[PROBLEM STATEMENT]: The reply should hold only the lines from the one with "right knee: (935, 390)" to the one with "left knee: (761, 367)", both ends kept, exactly as they appear below, without any pictures.

(Pose landmark coordinates)
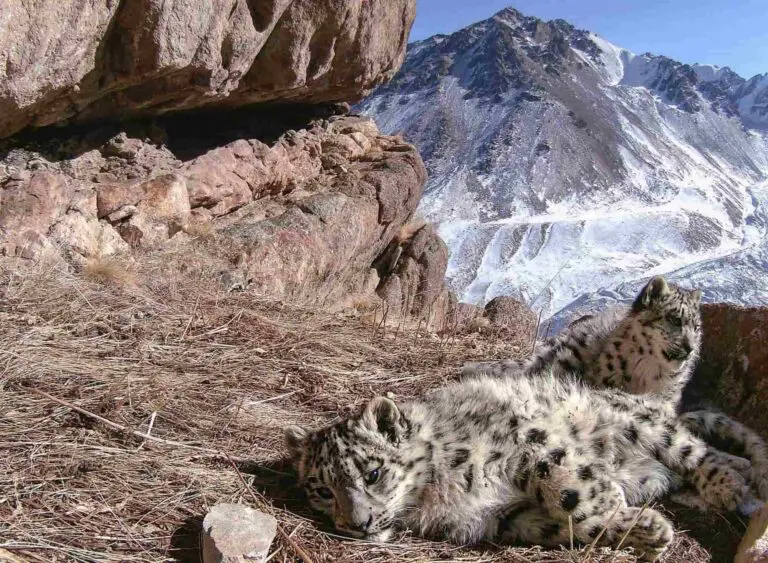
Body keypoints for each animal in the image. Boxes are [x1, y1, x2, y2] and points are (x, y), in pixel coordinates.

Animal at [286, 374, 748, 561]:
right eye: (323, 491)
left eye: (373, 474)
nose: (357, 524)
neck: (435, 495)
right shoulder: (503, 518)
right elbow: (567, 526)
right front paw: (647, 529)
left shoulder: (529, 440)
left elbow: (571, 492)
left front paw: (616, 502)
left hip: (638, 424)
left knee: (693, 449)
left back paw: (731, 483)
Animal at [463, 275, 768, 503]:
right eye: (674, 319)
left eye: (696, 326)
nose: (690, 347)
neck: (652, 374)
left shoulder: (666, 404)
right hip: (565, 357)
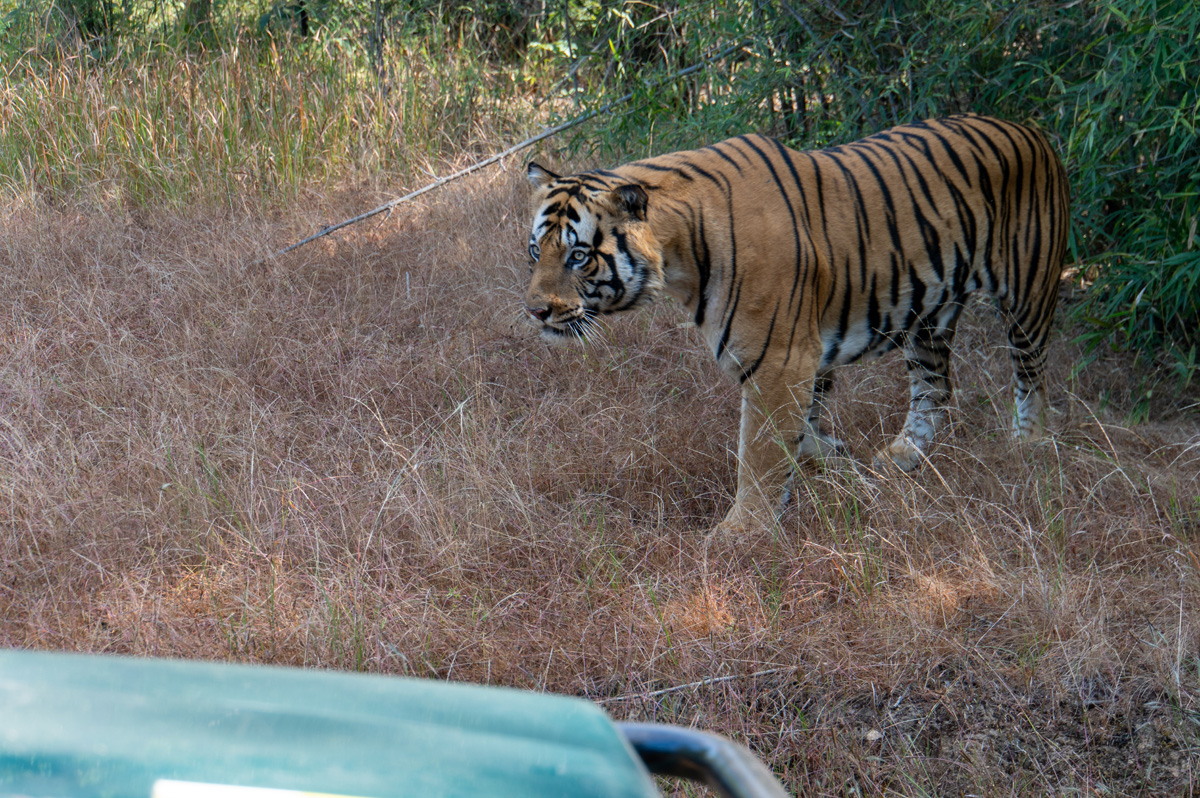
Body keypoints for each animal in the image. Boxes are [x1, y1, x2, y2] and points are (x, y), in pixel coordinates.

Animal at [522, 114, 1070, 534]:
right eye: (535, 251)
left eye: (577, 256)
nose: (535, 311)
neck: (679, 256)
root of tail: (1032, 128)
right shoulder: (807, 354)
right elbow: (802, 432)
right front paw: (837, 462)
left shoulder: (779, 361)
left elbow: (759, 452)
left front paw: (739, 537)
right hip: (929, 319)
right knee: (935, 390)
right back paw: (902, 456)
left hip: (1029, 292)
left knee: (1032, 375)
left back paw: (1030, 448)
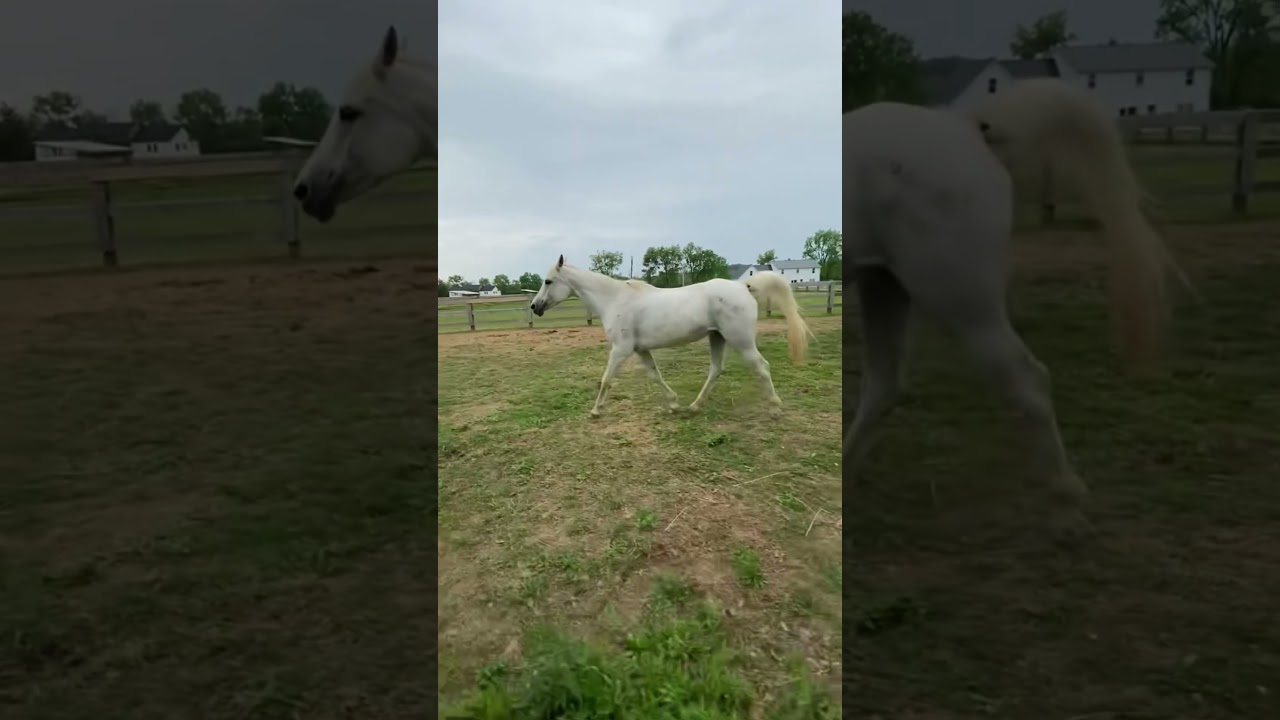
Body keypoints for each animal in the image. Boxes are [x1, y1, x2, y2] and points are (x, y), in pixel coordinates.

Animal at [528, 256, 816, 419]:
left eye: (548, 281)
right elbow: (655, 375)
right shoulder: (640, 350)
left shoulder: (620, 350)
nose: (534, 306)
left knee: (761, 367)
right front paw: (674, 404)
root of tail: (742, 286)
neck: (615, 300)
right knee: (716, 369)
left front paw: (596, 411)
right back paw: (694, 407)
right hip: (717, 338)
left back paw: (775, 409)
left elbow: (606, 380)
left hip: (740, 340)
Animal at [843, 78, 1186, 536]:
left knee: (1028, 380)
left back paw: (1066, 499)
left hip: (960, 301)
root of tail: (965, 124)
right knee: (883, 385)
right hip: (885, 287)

...

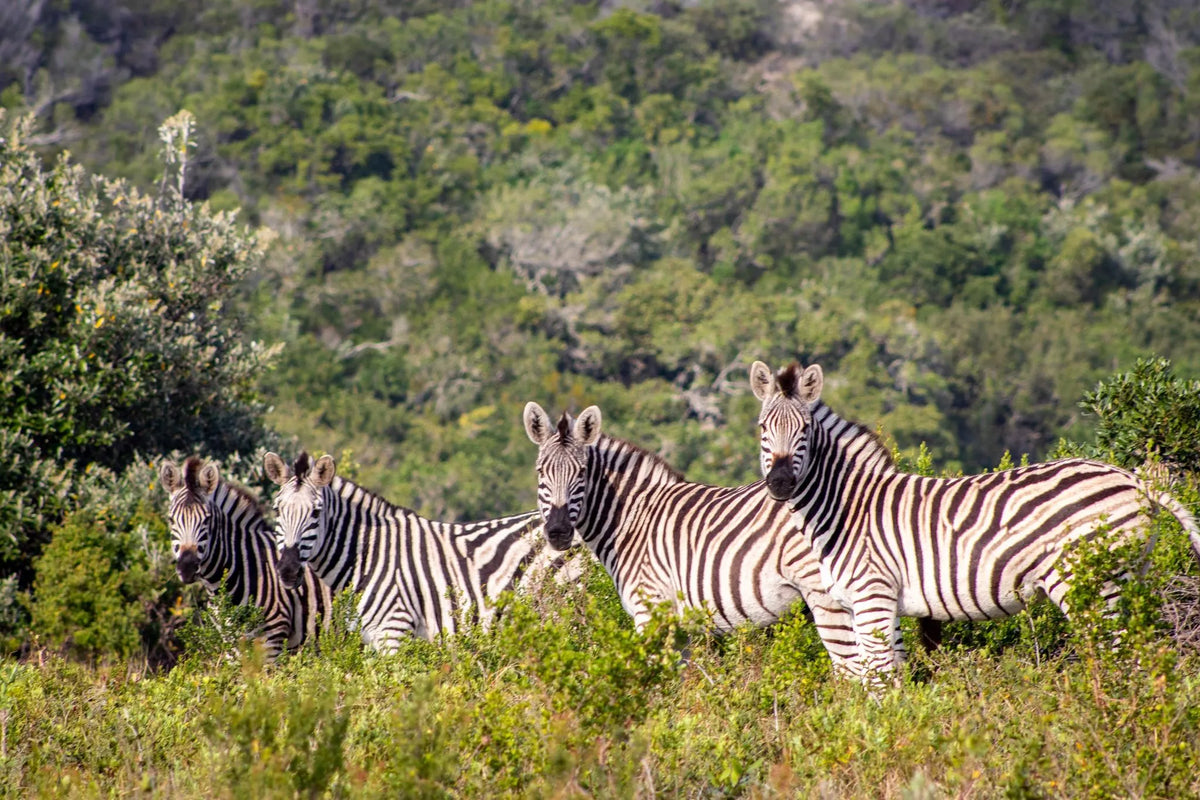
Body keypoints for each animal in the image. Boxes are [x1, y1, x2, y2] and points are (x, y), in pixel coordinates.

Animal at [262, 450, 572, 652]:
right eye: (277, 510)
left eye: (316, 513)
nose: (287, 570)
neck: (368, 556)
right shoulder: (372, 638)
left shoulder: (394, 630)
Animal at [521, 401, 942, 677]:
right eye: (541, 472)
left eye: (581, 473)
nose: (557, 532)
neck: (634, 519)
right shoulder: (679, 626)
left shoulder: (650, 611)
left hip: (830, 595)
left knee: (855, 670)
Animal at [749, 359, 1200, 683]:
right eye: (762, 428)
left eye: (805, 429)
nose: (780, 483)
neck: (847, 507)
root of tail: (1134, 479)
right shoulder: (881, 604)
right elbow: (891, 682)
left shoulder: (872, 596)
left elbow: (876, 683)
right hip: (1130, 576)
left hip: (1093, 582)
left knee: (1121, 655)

[EXERCISE OUTPUT]:
right knee: (935, 390)
right back paw: (902, 456)
left hip: (1029, 292)
left knee: (1032, 375)
left back paw: (1030, 448)
Body keypoints for each animal in the image. Boxes are [x1, y1, x2, y2] and points are (x, y), in pixel coordinates.

Animal at [528, 256, 816, 419]:
left eye: (548, 281)
right elbow: (655, 375)
right shoulder: (640, 350)
left shoulder: (620, 350)
nose: (534, 306)
left knee: (761, 367)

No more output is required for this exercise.